§ **The records**
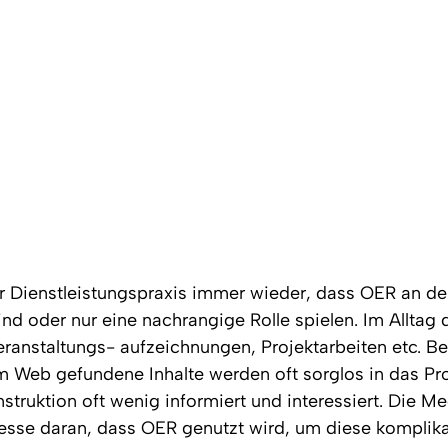
r Dienstleistungspraxis immer wieder, dass OER an d
d oder nur eine nachrangige Rolle spielen. Im Allta
eranstaltungs- aufzeichnungen, Projektarbeiten etc. Be
m Web gefundene Inhalte werden oft sorglos in das Pro
struktion oft wenig informiert und interessiert. Die M
esse daran, dass OER genutzt wird, um diese komplikat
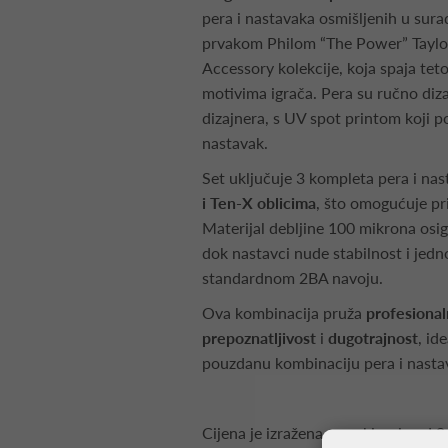
pera i nastavaka osmišljenih u sura
prvakom Philom “The Power” Taylor
Accessory kolekcije, koja spaja te
motivima igrača. Pera su ručno diz
dizajnera, s UV spot printom koji p
nastavak.
Set uključuje 3 kompleta pera i na
i Ten-X oblicima
, što omogućuje pr
Materijal debljine 100 mikrona osi
dok nastavci nude stabilnost i jed
standardnom 2BA navoju.
Ova kombinacija pruža
profesiona
prepoznatljivost
i
dugotrajnost
, id
pouzdanu kombinaciju pera i nasta
Cijena je izražena za pakiranje od 9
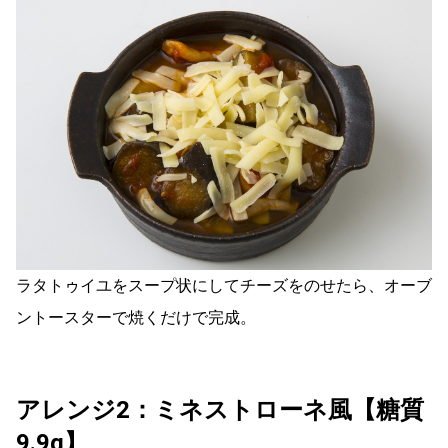
ラタトゥイユをスープ状にしてチーズをのせたら、オーブ
ントースターで焼くだけで完成。
アレンジ2：ミネストローネ風【糖質
9.9g】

§ **Required work**
Report each line above containing the string "dass".

§ **Solution to this exercise**
r Dienstleistungspraxis immer wieder, dass OER an d
esse daran, dass OER genutzt wird, um diese komplikat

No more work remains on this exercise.